Your goal
Using the data below, return every line that holds the word "linejoin".

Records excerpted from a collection
>>>

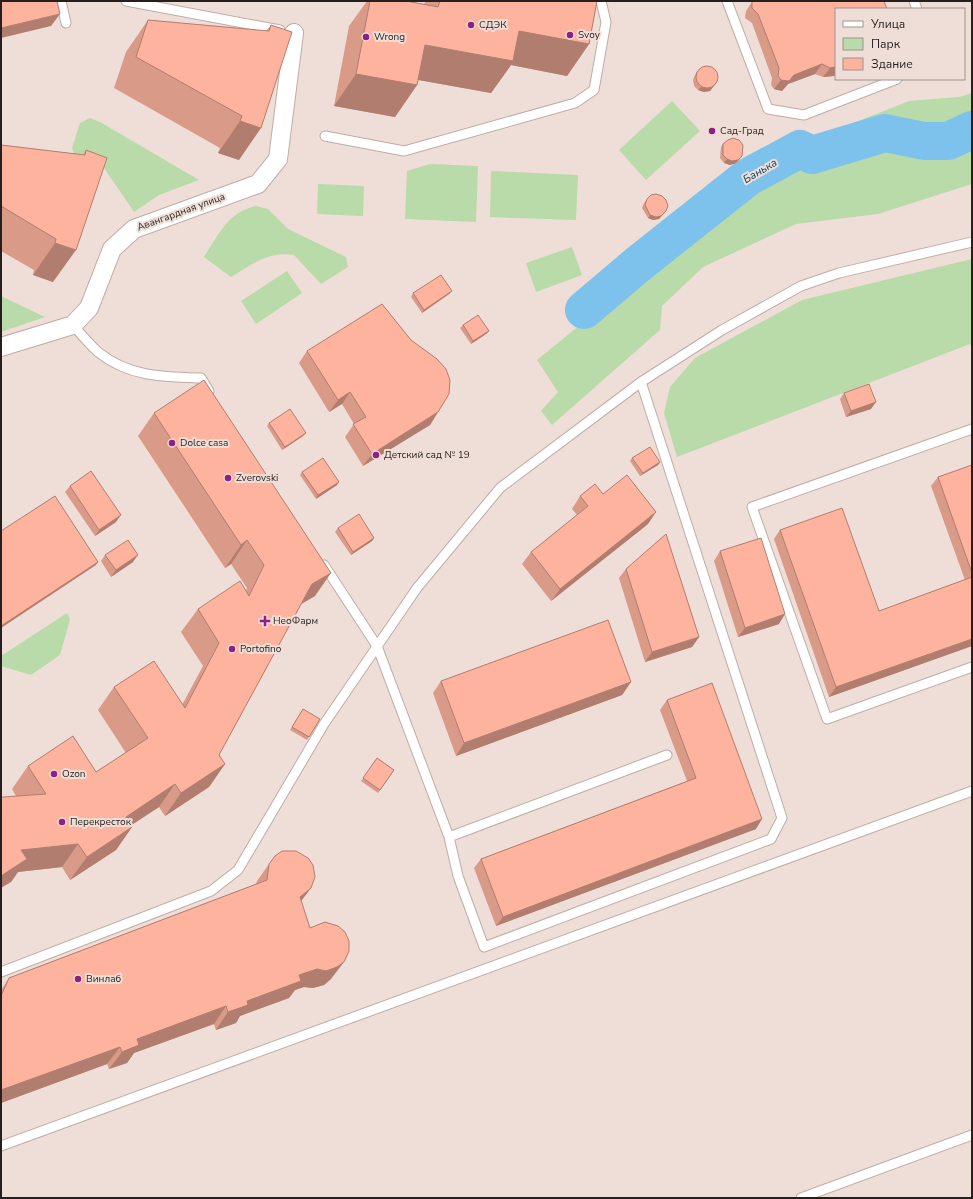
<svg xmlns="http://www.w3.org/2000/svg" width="973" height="1199" viewBox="0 0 973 1199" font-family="'Nunito Sans',sans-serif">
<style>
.green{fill:#b9daa9}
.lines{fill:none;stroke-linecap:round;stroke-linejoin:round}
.river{stroke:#7dc2ec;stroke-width:38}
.lane-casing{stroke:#beada7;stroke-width:11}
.street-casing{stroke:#beada7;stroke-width:20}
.lane{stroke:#fff;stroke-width:9}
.street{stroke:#fff;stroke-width:18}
.wall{fill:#da9a88}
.shaded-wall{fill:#b17d6f}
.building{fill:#fdb39e;stroke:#b17d6f}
.poi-dot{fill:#8d2084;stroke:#efded7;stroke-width:1.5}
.labels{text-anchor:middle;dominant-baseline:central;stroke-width:4;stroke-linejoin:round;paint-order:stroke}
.poi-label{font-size:10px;fill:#261f1d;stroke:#efded7;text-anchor:start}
.street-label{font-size:10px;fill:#261f1d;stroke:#efded7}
.water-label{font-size:11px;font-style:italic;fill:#04405c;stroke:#efded7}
</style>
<rect width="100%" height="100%" fill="#efded7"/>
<path class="green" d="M 972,93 L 972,184 L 878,214 L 796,224 L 703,267 L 662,306 L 660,330 L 552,425 L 541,411 L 558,392 L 537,360 L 699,228 L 721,181 L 798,145 L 909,101 L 959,97 Z
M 672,101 L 700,131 L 646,180 L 619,150 Z
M 90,118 L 100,122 L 199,180 L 159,195 L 134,212 L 104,168 L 93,160 L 75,156 L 72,148 L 80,123 Z
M 430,164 L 478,166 L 476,222 L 405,219 L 407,171 Z
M 491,171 L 578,175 L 576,220 L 490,217 Z
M 318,184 L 364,186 L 363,216 L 317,214 Z
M 256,206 L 268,209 L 288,229 L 346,257 L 348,267 L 321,284 L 294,255 C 268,251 253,264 231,277 L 204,257 C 219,234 228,212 256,206 Z
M 572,247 L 582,275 L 536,292 L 526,263 Z
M 972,259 L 972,347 L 970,344 L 677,457 L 664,413 L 670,387 L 695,358 L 802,300 Z
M 287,271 L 302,293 L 256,324 L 241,301 Z
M 1,296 L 45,317 L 1,332 Z
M 67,613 L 70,619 L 60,655 L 31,675 L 1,666 L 1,656 Z"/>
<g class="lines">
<path class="river" d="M 584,310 L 637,265 L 748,177 L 800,149 L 812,155 L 885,133 L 924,141 L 948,141 L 972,130"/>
<defs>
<path id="lane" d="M 61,1 L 66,23
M 126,1 L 280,30
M 727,1 L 768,109 L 804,115 L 897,79
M 914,1 L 917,9
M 325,136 L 404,151 L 575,103 L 594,90 L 606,22 L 601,1
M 73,325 C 81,334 89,344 98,352 C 129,377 163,377 201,378 L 209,391
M 972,429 L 752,507 L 827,719 L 972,667
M 324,565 L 377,646 L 449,837 L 667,755
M 449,837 L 458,876 L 484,947 L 771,839 L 782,818 L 641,382
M 1,972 L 211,891 L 238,870 L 324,724 L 417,588 L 500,488 L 641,382 L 722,330 L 801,286 L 839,273 L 972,242
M 1,1146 L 972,791
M 801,1198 L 972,1135"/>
<path id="street" d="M 1,347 L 73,325 L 89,308 L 112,249 L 134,229 L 258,184 L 278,159 L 294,33"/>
</defs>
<use href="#lane" class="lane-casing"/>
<use href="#street" class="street-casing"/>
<use href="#lane" class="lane"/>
<use href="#street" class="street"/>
</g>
<path class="wall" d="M 367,1 L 406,1 L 424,4 L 426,1 L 597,1 L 589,44 L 567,76 L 511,65 L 491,93 L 418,80 L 417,85 L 395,117 L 334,106 L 349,26 Z
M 884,1 L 834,76 L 823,77 L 815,74 L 788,84 L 782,91 L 774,89 L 771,85 L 772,78 L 752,23 L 745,18 L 746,11 L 752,2 Z
M 148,20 L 266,31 L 271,25 L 239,160 L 218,153 L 220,148 L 114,88 L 126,52 Z
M 697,71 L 716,83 L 710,91 L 704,92 L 698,90 L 694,86 L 693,80 L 695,75 Z
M 723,144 L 740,159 L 736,163 L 730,165 L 724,163 L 720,158 L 721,147 Z
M 1,145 L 83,155 L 86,150 L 53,282 L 33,275 L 34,270 L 1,251 Z
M 647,199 L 666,211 L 659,219 L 653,220 L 648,218 L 642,208 L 644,203 Z
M 452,291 L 449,294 L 422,313 L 411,297 L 413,293 Z
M 463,325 L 489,331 L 486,334 L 471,344 L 460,328 Z
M 307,351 L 438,412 L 430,425 L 363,466 L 345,437 L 354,424 L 342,404 L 329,412 L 299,363 Z
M 844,393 L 871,409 L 846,417 L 840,399 Z
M 154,413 L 315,596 L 301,604 L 219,755 L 225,764 L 209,787 L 165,816 L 159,807 L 131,825 L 132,827 L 116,850 L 70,880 L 62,867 L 18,872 L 11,882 L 16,796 L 12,789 L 28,766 L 96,772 L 126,753 L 98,710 L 114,687 L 182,705 L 203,666 L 181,632 L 198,609 L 246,591 L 247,588 L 231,564 L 225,568 L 138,436 Z
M 269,423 L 303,436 L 282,450 L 267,426 Z
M 632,458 L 660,462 L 658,465 L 640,476 L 630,461 Z
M 972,465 L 972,646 L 829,697 L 774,539 L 780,530 L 879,611 L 965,580 L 931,486 L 938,477 Z
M 302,472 L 337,485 L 316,499 L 300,475 Z
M 70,486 L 116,522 L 95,536 L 65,492 Z
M 603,494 L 648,524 L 551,601 L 522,564 L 531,552 L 577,515 L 572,509 L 580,496 Z
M 338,528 L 374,538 L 372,541 L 351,555 L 335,532 Z
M 720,551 L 779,624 L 738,637 L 714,561 Z
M 105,555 L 133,562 L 111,577 L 101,561 Z
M 626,569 L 699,637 L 692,647 L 645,662 L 619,578 Z
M 441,681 L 631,682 L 622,695 L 456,756 L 433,693 Z
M 667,700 L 756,829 L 496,926 L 474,868 L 481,859 L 687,781 L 660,710 Z
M 303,709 L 309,737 L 307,740 L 290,730 Z
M 377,758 L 394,770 L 378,793 L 361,781 Z
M 269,864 L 311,888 L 301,901 L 310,928 L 331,979 L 324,985 L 313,988 L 304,987 L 295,990 L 289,998 L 240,1016 L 236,1023 L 216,1030 L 214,1024 L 134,1053 L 127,1063 L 109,1069 L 107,1064 L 1,1103 L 1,990 L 9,978 L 256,884 L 257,881 Z"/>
<path class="shaded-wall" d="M 60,14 L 51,26 L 1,38 L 1,28 Z
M 519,31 L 589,44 L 567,76 L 511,65 L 491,93 L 402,77 L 425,45 Z
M 822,64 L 815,74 L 788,84 L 782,91 L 774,89 L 781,80 Z
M 836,67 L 836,75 L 834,76 L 823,77 L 830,68 Z
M 356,74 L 417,85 L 395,117 L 334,106 Z
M 716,83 L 710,91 L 704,92 L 698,90 L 701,87 Z
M 240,121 L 261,128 L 239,160 L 218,153 Z
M 742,156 L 736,163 L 730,165 L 724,163 L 727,159 Z
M 666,211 L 659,219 L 653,220 L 648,218 L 650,215 Z
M 55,243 L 76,250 L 53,282 L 33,275 Z
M 452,291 L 449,294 L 422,313 L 424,310 Z
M 489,331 L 486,334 L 471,344 L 473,341 Z
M 350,392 L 342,404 L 329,412 L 338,400 Z
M 876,402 L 871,409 L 846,417 L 851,411 Z
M 438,412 L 430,425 L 363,466 L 372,454 Z
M 306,433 L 303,436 L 282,450 L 285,447 Z
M 660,462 L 658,465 L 640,476 L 643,473 Z
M 339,482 L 337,485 L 316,499 L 318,495 Z
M 656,512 L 648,524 L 551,601 L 560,589 Z
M 121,515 L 116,522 L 95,536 L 99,530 Z
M 374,538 L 372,541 L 351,555 L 353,552 Z
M 247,540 L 231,564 L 225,568 L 241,545 Z
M 138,555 L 133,562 L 111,577 L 116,570 Z
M 98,562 L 96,565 L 1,628 L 1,626 Z
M 331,573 L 315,596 L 296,607 L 312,584 Z
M 785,614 L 779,624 L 738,637 L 745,628 Z
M 699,637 L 692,647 L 645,662 L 652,652 Z
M 972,639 L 972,646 L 829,697 L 836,687 Z
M 631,682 L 622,695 L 456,756 L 464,743 Z
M 225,764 L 209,787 L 165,816 L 181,793 Z
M 175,784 L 159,807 L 109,840 L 126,817 Z
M 762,819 L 756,829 L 496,926 L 503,917 Z
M 132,827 L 116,850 L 70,880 L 87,857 Z
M 78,844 L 62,867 L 18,872 L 11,882 L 1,888 L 1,876 L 21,850 Z
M 311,888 L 298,905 L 300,897 Z
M 344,962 L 331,979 L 324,985 L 313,988 L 304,987 L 295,990 L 289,998 L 240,1016 L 236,1023 L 216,1030 L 228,1012 L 247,1001 L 299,975 L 317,969 Z
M 226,1006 L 214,1024 L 134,1053 L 127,1063 L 109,1069 L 122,1052 L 137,1039 Z
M 120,1047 L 107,1064 L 1,1103 L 1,1090 Z"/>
<path class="building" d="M 1,1 L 57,1 L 60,14 L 1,28 Z
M 370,1 L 406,1 L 438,7 L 440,1 L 597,1 L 589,44 L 519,31 L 513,61 L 425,45 L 417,85 L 356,74 Z
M 753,1 L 884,1 L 887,9 L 836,9 L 836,67 L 830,68 L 822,64 L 794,75 L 789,81 L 781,80 L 778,76 L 779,68 L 758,14 L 752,8 L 752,2 Z
M 148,20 L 269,31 L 271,25 L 292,32 L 261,128 L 240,121 L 242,116 L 136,57 Z
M696 77a11 11 0 1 1 22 0a11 11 0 1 1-22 0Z
M 733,138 L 739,140 L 743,145 L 742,156 L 738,160 L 732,161 L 727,159 L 723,155 L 723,144 L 728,140 Z
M 1,145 L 85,155 L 86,150 L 107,158 L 76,250 L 55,243 L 56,239 L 1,206 Z
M 656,194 L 662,196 L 666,200 L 668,206 L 666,211 L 661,216 L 656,217 L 650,215 L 645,205 L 647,199 L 651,195 Z
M 441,275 L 452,291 L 424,310 L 413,293 Z
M 382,304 L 411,340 L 437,359 L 446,369 L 450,380 L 449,394 L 438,412 L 372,454 L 353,424 L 366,417 L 350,392 L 338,400 L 307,351 Z
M 478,315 L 489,331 L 473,341 L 463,325 Z
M 204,380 L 331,573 L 312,584 L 219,755 L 225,764 L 181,793 L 175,784 L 126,817 L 132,827 L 87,857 L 78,844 L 21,850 L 27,859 L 1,876 L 1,798 L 3,797 L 46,794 L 28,766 L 73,736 L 96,772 L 148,738 L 114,687 L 154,661 L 185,708 L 219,643 L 198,609 L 240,581 L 249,596 L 264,565 L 247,540 L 241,545 L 154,413 Z
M 869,384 L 876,402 L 851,411 L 844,393 Z
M 290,409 L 306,433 L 285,447 L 269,423 Z
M 650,447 L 660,462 L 643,473 L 632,458 Z
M 323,458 L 339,482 L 318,495 L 302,472 Z
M 972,465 L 972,573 L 938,477 Z
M 91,471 L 121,515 L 99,530 L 70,486 Z
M 627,475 L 656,512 L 560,589 L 531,552 L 588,506 L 580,496 L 595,484 L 603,494 Z
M 55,496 L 98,562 L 1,626 L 1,531 Z
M 842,508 L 879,611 L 972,577 L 972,639 L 836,687 L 780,530 Z
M 359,514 L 374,538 L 353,552 L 338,528 Z
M 666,534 L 699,637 L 652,652 L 626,569 Z
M 761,538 L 785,614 L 745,628 L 720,551 Z
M 128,540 L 138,555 L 116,570 L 105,555 Z
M 608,620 L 631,682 L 464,743 L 441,681 Z
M 712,683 L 762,819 L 503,917 L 481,859 L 696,778 L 667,700 Z
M 303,709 L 320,719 L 309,737 L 292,727 Z
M 377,758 L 394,770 L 380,790 L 363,778 Z
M 282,851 L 296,851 L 308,858 L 313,865 L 315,877 L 311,888 L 300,897 L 310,928 L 325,922 L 338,926 L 345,932 L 349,941 L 349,951 L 344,962 L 337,967 L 326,971 L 317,969 L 299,975 L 301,981 L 247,1001 L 248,1005 L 228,1012 L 226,1006 L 137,1039 L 139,1045 L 122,1052 L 120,1047 L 1,1090 L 1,996 L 9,978 L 267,880 L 269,864 L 275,856 Z"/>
<g class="poi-dot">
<circle cx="471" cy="25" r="4"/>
<circle cx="570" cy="35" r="4"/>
<circle cx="366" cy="37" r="4"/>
<circle cx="712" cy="131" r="4"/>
<circle cx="172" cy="443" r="4"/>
<circle cx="376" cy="455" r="4"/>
<circle cx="228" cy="478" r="4"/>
<path d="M263 615h4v4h4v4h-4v4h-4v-4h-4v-4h4z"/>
<circle cx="232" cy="649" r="4"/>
<circle cx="54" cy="774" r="4"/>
<circle cx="62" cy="822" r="4"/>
<circle cx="78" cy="979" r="4"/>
</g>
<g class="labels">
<g class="poi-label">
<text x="479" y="25">СДЭК</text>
<text x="578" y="35">Svoy</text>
<text x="374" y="37">Wrong</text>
<text x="720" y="131">Сад-Град</text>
<text x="180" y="443">Dolce casa</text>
<text x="384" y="455">Детский сад № 19</text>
<text x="236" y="478">Zverovski</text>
<text x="273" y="621">НеоФарм</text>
<text x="240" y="649">Portofino</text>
<text x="62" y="774">Ozon</text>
<text x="70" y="822">Перекресток</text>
<text x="86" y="979">Винлаб</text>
</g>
<g class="street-label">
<text transform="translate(181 212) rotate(-20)">Авангардная улица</text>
</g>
<g class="water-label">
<text transform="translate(760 171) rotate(-31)">Банька</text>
</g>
</g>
<rect width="973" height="1199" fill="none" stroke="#261f1d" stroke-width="4"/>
<rect x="835" y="8" width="130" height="72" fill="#efded7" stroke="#9f928d"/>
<rect x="843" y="21" width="20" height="6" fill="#ffffff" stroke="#9f928d"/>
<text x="871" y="28" font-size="12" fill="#261f1d">Улица</text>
<rect x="843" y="38" width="20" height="12" fill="#b9daa9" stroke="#9f928d"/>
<text x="871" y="48" font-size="12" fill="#261f1d">Парк</text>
<rect x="843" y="58" width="20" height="12" fill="#fdb39e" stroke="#9f928d"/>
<text x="871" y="68" font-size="12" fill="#261f1d">Здание</text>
</svg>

<<<

Reply to the task
.lines{fill:none;stroke-linecap:round;stroke-linejoin:round}
.labels{text-anchor:middle;dominant-baseline:central;stroke-width:4;stroke-linejoin:round;paint-order:stroke}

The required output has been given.